How to flatten SCollection[SCollection[SomeType]] into SCollection[SomeType]

271 Views Asked by At

I'm using Beam (and Scio, though feel free to answer this question for PCollections too) to read from multiple tables in BigQuery. Because I'm reading multiple datasets from a dynamically generated list (it is itself an SCollection[String], where the String specifies the table name essentially), I wind up with an SCollection[SCollection[MyCoolDataType]].

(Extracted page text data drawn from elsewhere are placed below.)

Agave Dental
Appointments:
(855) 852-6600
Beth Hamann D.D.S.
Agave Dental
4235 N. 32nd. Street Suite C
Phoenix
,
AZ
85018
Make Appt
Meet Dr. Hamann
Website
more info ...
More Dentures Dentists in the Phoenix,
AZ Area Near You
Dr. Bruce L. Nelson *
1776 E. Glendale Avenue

Is there any way to flatten (union) these SCollection objects into one? I've tried:

doubleCollection.reduce((col1, col2) => col1.union(col2))

and

sc.unionAll(doubleCollection)

but unfortunately an SCollection is not itself an iterable, so I think I may need to get more creative about mapping elements.

1

There are 1 best solutions below

0
On

Flattening SCollection[SCollection[T]] isn't supported in scio or the underlying beam model.

If you were using FileIO, you could use FileIO.matchAll() followed by FileIO.readMatches() to accept a list of file patterns and then read these into the PCollection.

For BigQuery however this is not currently supported by beam (nor scio). What you can instead do is use scio's taps to materialize the dynamic list and use the result to construct a subsequent step. See example here

val (sc1, _) = ContextAndArgs(cmdlineArgs)
val queries: ClosedTap[String] = 
  sc1.typedBigQuery[Row]()
     .map(_.table_to_query)
     .materialize

val sr: ScioResult = sc1.run().waitUntilDone()
val (sc2, _) = ContextAndArgs(cmdlineArgs)

val queries: List[SCollection[TableRow]] =
  sr.tap(queriesTap)
    .value
    .toList
    .map(q => sc2.bigQuerySelect(Query(q)))

if(queries.nonEmpty) {
  val (head :: tail) = queries
  val unioned: SCollection[TableRow] =
    head.transform("unionQueries") { h =>
      tail.foldLeft(h) { case (t, acc) => acc.union(t) }
    }
}